[Problems and tasks]
(A) Answer these questions from the passage on Poussin and grace:
(i) According to the passage, what squared the circle about where chosenness comes from?
(ii) Which values does the passage say have classical Greek roots?
(iii) In which three fields is authenticity said to be celebrated?
(B) Retype the stretch of the passage on Poussin and grace from "some chosen individuals, although" through "ideal, individual being.".
(C) Write what comes next in the passage on Poussin and grace, starting after its last sentence.

[Document segment]
---
Poussin’s intimations of grace are strikingly Calvinist, with grace incarnate in

some chosen individuals, although it is unclear where their ‘chosenness’ comes from—it

may be inborn rather than a gift of God. Predestination squared this particular circle, by

making what was inborn a consequence of God’s will. Modern, secular versions of

chosenness, or election, include a spectrum of conceptions of ideal, individual being.

Authenticity, for instance, is celebrated in literature, film, and philosophy, a kind of

genuineness or sincerity. Inner confidence and balance, values with classical Greek roots, are

likewise portrayed as a gift—a kind of grace. So too individuals are admired who have faith

in their own virtue or rightness, as long as it is justified. And, there is a belief for some that,

whatever misfortune strikes, all will be well. Any combination of these qualities may

compound the sense of ease of being—of well-being. Poussin’s universality is that his

representations of grace might well be conceived of in such contemporary terms.
---
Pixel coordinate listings
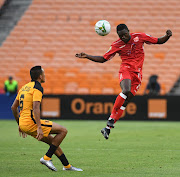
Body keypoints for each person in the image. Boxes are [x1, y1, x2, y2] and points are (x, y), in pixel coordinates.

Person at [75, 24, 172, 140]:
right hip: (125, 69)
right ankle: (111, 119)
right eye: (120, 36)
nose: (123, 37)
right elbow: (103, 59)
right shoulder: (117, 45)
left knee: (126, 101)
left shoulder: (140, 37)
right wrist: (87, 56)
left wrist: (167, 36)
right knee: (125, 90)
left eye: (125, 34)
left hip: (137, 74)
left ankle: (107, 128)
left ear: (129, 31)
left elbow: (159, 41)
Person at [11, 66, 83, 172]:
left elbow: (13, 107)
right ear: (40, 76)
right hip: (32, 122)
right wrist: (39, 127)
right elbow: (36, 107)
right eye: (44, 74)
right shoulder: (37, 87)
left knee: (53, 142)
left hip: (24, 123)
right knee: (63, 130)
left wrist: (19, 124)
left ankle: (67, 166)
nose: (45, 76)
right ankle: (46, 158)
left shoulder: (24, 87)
---
[Answers in order]
(A)
(i) Predestination, by making what was inborn a consequence of God's will.
(ii) Inner confidence and balance.
(iii) Literature, film, and philosophy.

(B)
some chosen individuals, although it is unclear where their ‘chosenness’ comes from—it

may be inborn rather than a gift of God. Predestination squared this particular circle, by

making what was inborn a consequence of God’s will. Modern, secular versions of

chosenness, or election, include a spectrum of conceptions of ideal, individual being.

(C)
In Poussin’s work, it is only through reading the narrative in the painting—

and especially the demeanour, gestures, and facial expressions of the pictured individuals—

that we may decipher their psychic, or spiritual condition. The painter’s driving aim, to my

mind, lies precisely here, in such quests in search of grace. Furthermore, Poussin wrote:

Things that partake of perfection should not be looked at in haste, but call for time, judgment and intelligence. The same means used in their appraisal must be the same as those used in their making.8

With The Crossing of the Red Sea it is better not to look at all, than look in haste.

Jacques Thuillier, Poussin’s biographer, noted that ‘election’ is one of the

painter’s most important themes. But Thuillier was referring to a quite different election, that

of fortune, and the capricious way this pagan supernatural force intervenes in individual

lives, fatefully and irrevocably changing their direction. Without doubt, fortune, and its

diabolically fickle ways, is a major Poussin interest; but so too, and quite differently, is the

cast of election sourced in Calvinist grace.9

Poussin et Dieu, the catalogue to the 2015 exhibition in the Louvre, takes up

the question of Poussin’s religious disposition. Across diverging essays, there is a general

conclusion about ‘an artist of great spirituality’. Thuillier had argued in 1994, in a debate in

Paris Figaro, that grace in the strict religious sense is absent from the work. Poussin’s truths

are not those of Christian revelation. Marc Fumaroli responded that Poussin may not have

been inspired by the Holy Spirit, but he was inspired by the divine.10 My reading of Poussin

is closer to Fumaroli than to Thuillier.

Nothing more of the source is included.